→ **About this task**: Lay out the text read from the items below as a JSON list of strings, one string per line and no blank lines, covering every item. Leave the pictures out of your answer.

→ **Data in this exercise**:
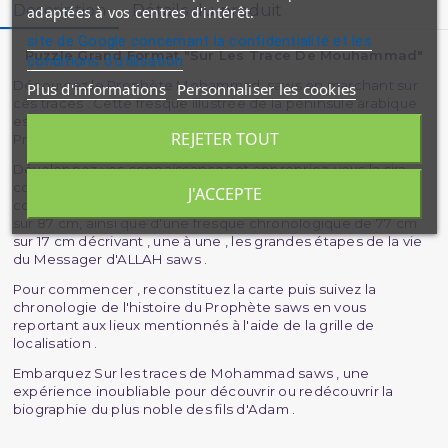
Description
Détails du produit
adaptées à vos centres d'intérêt.
site de Google concernant la confidentialité et les
Puzzle Grand Format "Sur Les Trace De Mouhammad"
conditions d'utilisation
Découvrez le Prophète Mohammad saws en marchant sur
Plus d'informations
Personnaliser les cookies
ces traces . Cette fresque illustrée de la péninsule arabique
est une synthèse des principaux évènements de la vie du
REJETER TOUT
Prophète Mohammad saws .
Développez vos connaissances et appropriez-vous la sira
comme jamais auparavant avec cette ?uvre ludique
J'ACCEPTE
composée d'un puzzle de quarante pièces mesurant 58cm
sur 87 cm, ainsi que d'une fresque chronologique de 77 cm
sur 17 cm décrivant , une à une , les grandes étapes de la vie
du Messager d'ALLAH saws .
Pour commencer , reconstituez la carte puis suivez la
chronologie de l'histoire du Prophète saws en vous
reportant aux lieux mentionnés à l'aide de la grille de
localisation .
Embarquez Sur les traces de Mohammad saws , une
expérience inoubliable pour découvrir ou redécouvrir la
biographie du plus noble des fils d'Adam .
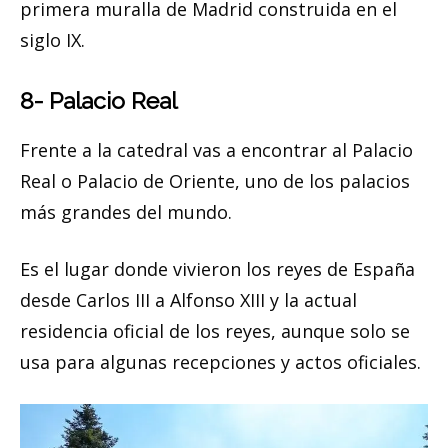
primera muralla de Madrid construida en el
siglo IX.
8- Palacio Real
Frente a la catedral vas a encontrar al Palacio
Real o Palacio de Oriente, uno de los palacios
más grandes del mundo.
Es el lugar donde vivieron los reyes de España
desde Carlos III a Alfonso XIII y la actual
residencia oficial de los reyes, aunque solo se
usa para algunas recepciones y actos oficiales.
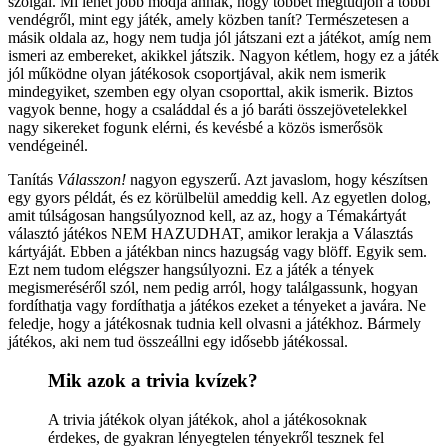
szolgál. Mi lehet jobb módja annak, hogy többet megtudjon a többi
vendégről, mint egy játék, amely közben tanít? Természetesen a
másik oldala az, hogy nem tudja jól játszani ezt a játékot, amíg nem
ismeri az embereket, akikkel játszik. Nagyon kétlem, hogy ez a játék
jól működne olyan játékosok csoportjával, akik nem ismerik
mindegyiket, szemben egy olyan csoporttal, akik ismerik. Biztos
vagyok benne, hogy a családdal és a jó baráti összejövetelekkel
nagy sikereket fogunk elérni, és kevésbé a közös ismerősök
vendégeinél.
Tanítás
Válasszon!
nagyon egyszerű. Azt javaslom, hogy készítsen
egy gyors példát, és ez körülbelül ameddig kell. Az egyetlen dolog,
amit túlságosan hangsúlyoznod kell, az az, hogy a Témakártyát
választó játékos NEM HAZUDHAT, amikor lerakja a Választás
kártyáját. Ebben a játékban nincs hazugság vagy blöff. Egyik sem.
Ezt nem tudom elégszer hangsúlyozni. Ez a játék a tények
megismeréséről szól, nem pedig arról, hogy találgassunk, hogyan
fordíthatja vagy fordíthatja a játékos ezeket a tényeket a javára. Ne
feledje, hogy a játékosnak tudnia kell olvasni a játékhoz. Bármely
játékos, aki nem tud összeállni egy idősebb játékossal.
Mik azok a trivia kvízek?
A trivia játékok olyan játékok, ahol a játékosoknak
érdekes, de gyakran lényegtelen tényekről tesznek fel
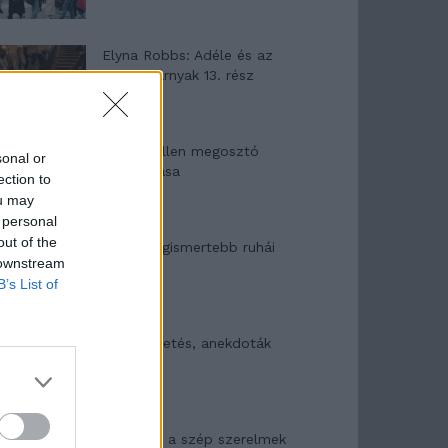
Elyna Robbs: Adéle és az
örökölt árnyak 13. rész
Woody Allen megosztó
sonal or
zsenialitása
ection to
ou may
 personal
out of the
A világ legismertebb ruhái
 downstream
B’s List of
Nyár, nevetés, anekdoták
Panna és a szép szerelmek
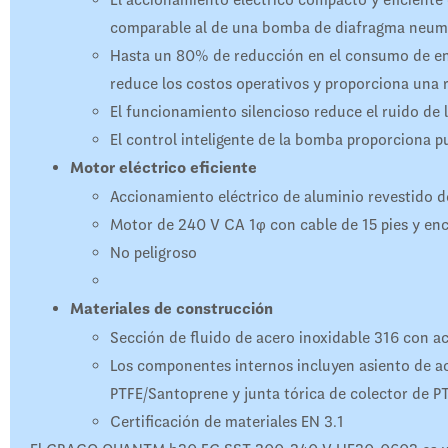
comparable al de una bomba de diafragma neum
Hasta un 80% de reducción en el consumo de en
reduce los costos operativos y proporciona una r
El funcionamiento silencioso reduce el ruido de l
El control inteligente de la bomba proporciona p
Motor eléctrico eficiente
Accionamiento eléctrico de aluminio revestido d
Motor de 240 V CA 1φ con cable de 15 pies y e
No peligroso
Materiales de construcción
Sección de fluido de acero inoxidable 316 con ac
Los componentes internos incluyen asiento de ac
PTFE/Santoprene y junta tórica de colector de P
Certificación de materiales EN 3.1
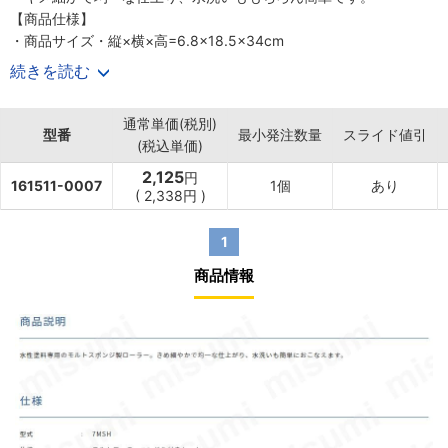
【商品仕様】
・商品サイズ・縦×横×高=6.8×18.5×34cm
・JANコード：4905533139363
続きを読む
・入り数：1個
通常単価(税別)
型番
最小発注数量
スライド値引
(税込単価)
2,125
円
161511-0007
1個
あり
(
2,338円
)
1
商品情報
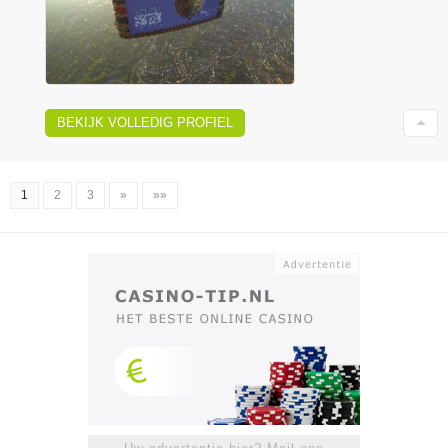
BEKIJK VOLLEDIG PROFIEL
1
2
3
»
»»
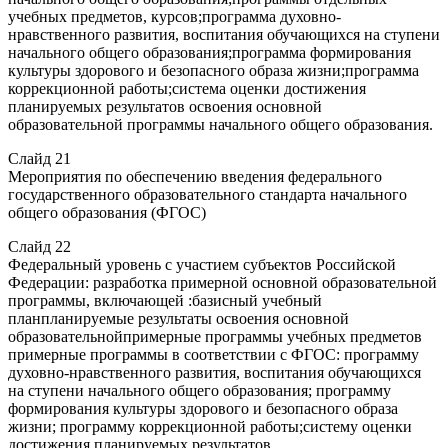
учебных предметов, курсов;программа духовно-
нравственного развития, воспитания обучающихся на ступени
начального общего образования;программа формирования
культуры здорового и безопасного образа жизни;программа
коррекционной работы;система оценки достижения
планируемых результатов освоения основной
образовательной программы начального общего образования.
Слайд 21
Мероприятия по обеспечению введения федерального
государственного образовательного стандарта начального
общего образования (ФГОС)
Слайд 22
Федеральный уровень с участием субъектов Российской
Федерации: разработка примерной основной образовательной
программы, включающей :базисный учебный
планпланируемые результаты освоения основной
образовательнойпримерные программы учебных предметов
примерные программы в соответствии с ФГОС: программу
духовно-нравственного развития, воспитания обучающихся
на ступени начального общего образования; программу
формирования культуры здорового и безопасного образа
жизни; программу коррекционной работы;систему оценки
достижения планируемых результатов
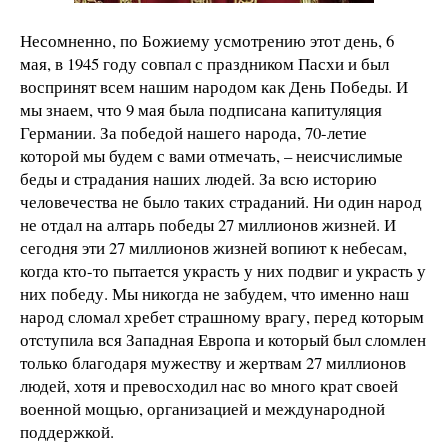
Несомненно, по Божиему усмотрению этот день, 6
мая, в 1945 году совпал с праздником Пасхи и был
воспринят всем нашим народом как День Победы. И
мы знаем, что 9 мая была подписана капитуляция
Германии. За победой нашего народа, 70-летие
которой мы будем с вами отмечать, – неисчислимые
беды и страдания наших людей. За всю историю
человечества не было таких страданий. Ни один народ
не отдал на алтарь победы 27 миллионов жизней. И
сегодня эти 27 миллионов жизней вопиют к небесам,
когда кто-то пытается украсть у них подвиг и украсть у
них победу. Мы никогда не забудем, что именно наш
народ сломал хребет страшному врагу, перед которым
отступила вся Западная Европа и который был сломлен
только благодаря мужеству и жертвам 27 миллионов
людей, хотя и превосходил нас во много крат своей
военной мощью, организацией и международной
поддержкой.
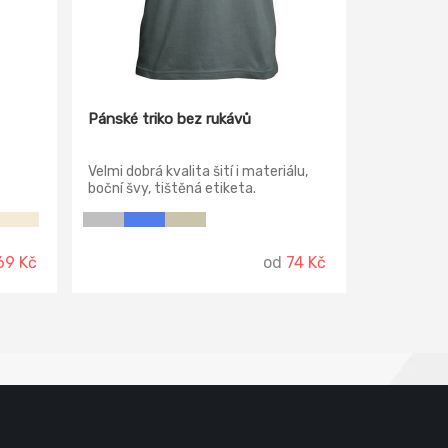
Pánské triko bez rukávů
Velmi dobrá kvalita šití i materiálu,
boční švy, tištěná etiketa.
69 Kč
od
74 Kč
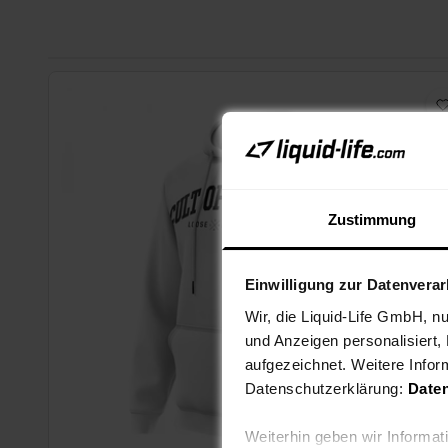
Zustimmung
Einwilligung zur Datenvera
Wir, die Liquid-Life GmbH, n
und Anzeigen personalisiert,
aufgezeichnet. Weitere Infor
Datenschutzerklärung:
Date
Weiterhin geben wir Informa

→ **The answer**:
[
  "Description",
  "Détails du produit",
  "adaptées à vos centres d'intérêt.",
  "site de Google concernant la confidentialité et les",
  "Puzzle Grand Format \"Sur Les Trace De Mouhammad\"",
  "conditions d'utilisation",
  "Découvrez le Prophète Mohammad saws en marchant sur",
  "Plus d'informations",
  "Personnaliser les cookies",
  "ces traces . Cette fresque illustrée de la péninsule arabique",
  "est une synthèse des principaux évènements de la vie du",
  "REJETER TOUT",
  "Prophète Mohammad saws .",
  "Développez vos connaissances et appropriez-vous la sira",
  "comme jamais auparavant avec cette ?uvre ludique",
  "J'ACCEPTE",
  "composée d'un puzzle de quarante pièces mesurant 58cm",
  "sur 87 cm, ainsi que d'une fresque chronologique de 77 cm",
  "sur 17 cm décrivant , une à une , les grandes étapes de la vie",
  "du Messager d'ALLAH saws .",
  "Pour commencer , reconstituez la carte puis suivez la",
  "chronologie de l'histoire du Prophète saws en vous",
  "reportant aux lieux mentionnés à l'aide de la grille de",
  "localisation .",
  "Embarquez Sur les traces de Mohammad saws , une",
  "expérience inoubliable pour découvrir ou redécouvrir la",
  "biographie du plus noble des fils d'Adam .",
  "primera muralla de Madrid construida en el",
  "siglo IX.",
  "8- Palacio Real",
  "Frente a la catedral vas a encontrar al Palacio",
  "Real o Palacio de Oriente, uno de los palacios",
  "más grandes del mundo.",
  "Es el lugar donde vivieron los reyes de España",
  "desde Carlos III a Alfonso XIII y la actual",
  "residencia oficial de los reyes, aunque solo se",
  "usa para algunas recepciones y actos oficiales.",
  "szolgál. Mi lehet jobb módja annak, hogy többet megtudjon a többi",
  "vendégről, mint egy játék, amely közben tanít? Természetesen a",
  "másik oldala az, hogy nem tudja jól játszani ezt a játékot, amíg nem",
  "ismeri az embereket, akikkel játszik. Nagyon kétlem, hogy ez a játék",
  "jól működne olyan játékosok csoportjával, akik nem ismerik",
  "mindegyiket, szemben egy olyan csoporttal, akik ismerik. Biztos",
  "vagyok benne, hogy a családdal és a jó baráti összejövetelekkel",
  "nagy sikereket fogunk elérni, és kevésbé a közös ismerősök",
  "vendégeinél.",
  "Tanítás",
  "Válasszon!",
  "nagyon egyszerű. Azt javaslom, hogy készítsen",
  "egy gyors példát, és ez körülbelül ameddig kell. Az egyetlen dolog,",
  "amit túlságosan hangsúlyoznod kell, az az, hogy a Témakártyát",
  "választó játékos NEM HAZUDHAT, amikor lerakja a Választás",
  "kártyáját. Ebben a játékban nincs hazugság vagy blöff. Egyik sem.",
  "Ezt nem tudom elégszer hangsúlyozni. Ez a játék a tények",
  "megismeréséről szól, nem pedig arról, hogy találgassunk, hogyan",
  "fordíthatja vagy fordíthatja a játékos ezeket a tényeket a javára. Ne",
  "feledje, hogy a játékosnak tudnia kell olvasni a játékhoz. Bármely",
  "játékos, aki nem tud összeállni egy idősebb játékossal.",
  "Mik azok a trivia kvízek?",
  "A trivia játékok olyan játékok, ahol a játékosoknak",
  "érdekes, de gyakran lényegtelen tényekről tesznek fel",
  "Elyna Robbs: Adéle és az",
  "örökölt árnyak 13. rész",
  "Woody Allen megosztó",
  "sonal or",
  "zsenialitása",
  "ection to",
  "ou may",
  " personal",
  "out of the",
  "A világ legismertebb ruhái",
  " downstream",
  "B’s List of",
  "Nyár, nevetés, anekdoták",
  "Panna és a szép szerelmek",
  "comparable al de una bomba de diafragma neum",
  "Hasta un 80% de reducción en el consumo de en",
  "reduce los costos operativos y proporciona una r",
  "El funcionamiento silencioso reduce el ruido de l",
  "El control inteligente de la bomba proporciona p",
  "Motor eléctrico eficiente",
  "Accionamiento eléctrico de aluminio revestido d",
  "Motor de 240 V CA 1φ con cable de 15 pies y e",
  "No peligroso",
  "Materiales de construcción",
  "Sección de fluido de acero inoxidable 316 con ac",
  "Los componentes internos incluyen asiento de ac",
  "PTFE/Santoprene y junta tórica de colector de P",
  "Certificación de materiales EN 3.1",
  "【商品仕様】",
  "・商品サイズ・縦×横×高=6.8×18.5×34cm",
  "・JANコード：4905533139363",
  "続きを読む",
  "・入り数：1個",
  "通常単価(税別)",
  "型番",
  "最小発注数量",
  "スライド値引",
  "(税込単価)",
  "2,125",
  "円",
  "161511-0007",
  "1個",
  "あり",
  "(",
  "2,338円",
  ")",
  "1",
  "商品情報",
  "BEKIJK VOLLEDIG PROFIEL",
  "1",
  "2",
  "3",
  "»",
  "»»",
  "учебных предметов, курсов;программа духовно-",
  "нравственного развития, воспитания обучающихся на ступени",
  "начального общего образования;программа формирования",
  "культуры здорового и безопасного образа жизни;программа",
  "коррекционной работы;система оценки достижения",
  "планируемых результатов освоения основной",
  "образовательной программы начального общего образования.",
  "Слайд 21",
  "Мероприятия по обеспечению введения федерального",
  "государственного образовательного стандарта начального",
  "общего образования (ФГОС)",
  "Слайд 22",
  "Федеральный уровень с участием субъектов Российской",
  "Федерации: разработка примерной основной образовательной",
  "программы, включающей :базисный учебный",
  "планпланируемые результаты освоения основной",
  "образовательнойпримерные программы учебных предметов",
  "примерные программы в соответствии с ФГОС: программу",
  "духовно-нравственного развития, воспитания обучающихся",
  "на ступени начального общего образования; программу",
  "формирования культуры здорового и безопасного образа",
  "жизни; программу коррекционной работы;систему оценки",
  "достижения планируемых результатов",
  "Несомненно, по Божиему усмотрению этот день, 6",
  "мая, в 1945 году совпал с праздником Пасхи и был",
  "воспринят всем нашим народом как День Победы. И",
  "мы знаем, что 9 мая была подписана капитуляция",
  "Германии. За победой нашего народа, 70-летие",
  "которой мы будем с вами отмечать, – неисчислимые",
  "беды и страдания наших людей. За всю историю",
  "человечества не было таких страданий. Ни один народ",
  "не отдал на алтарь победы 27 миллионов жизней. И",
  "сегодня эти 27 миллионов жизней вопиют к небесам,",
  "когда кто-то пытается украсть у них подвиг и украсть у",
  "них победу. Мы никогда не забудем, что именно наш",
  "народ сломал хребет страшному врагу, перед которым",
  "отступила вся Западная Европа и который был сломлен",
  "только благодаря мужеству и жертвам 27 миллионов",
  "людей, хотя и превосходил нас во много крат своей",
  "военной мощью, организацией и международной",
  "поддержкой.",
  "Pánské triko bez rukávů",
  "Velmi dobrá kvalita šití i materiálu,",
  "boční švy, tištěná etiketa.",
  "69 Kč",
  "od",
  "74 Kč",
  "Zustimmung",
  "Einwilligung zur Datenvera",
  "Wir, die Liquid-Life GmbH, n",
  "und Anzeigen personalisiert,",
  "aufgezeichnet. Weitere Infor",
  "Datenschutzerklärung:",
  "Date",
  "Weiterhin geben wir Informa"
]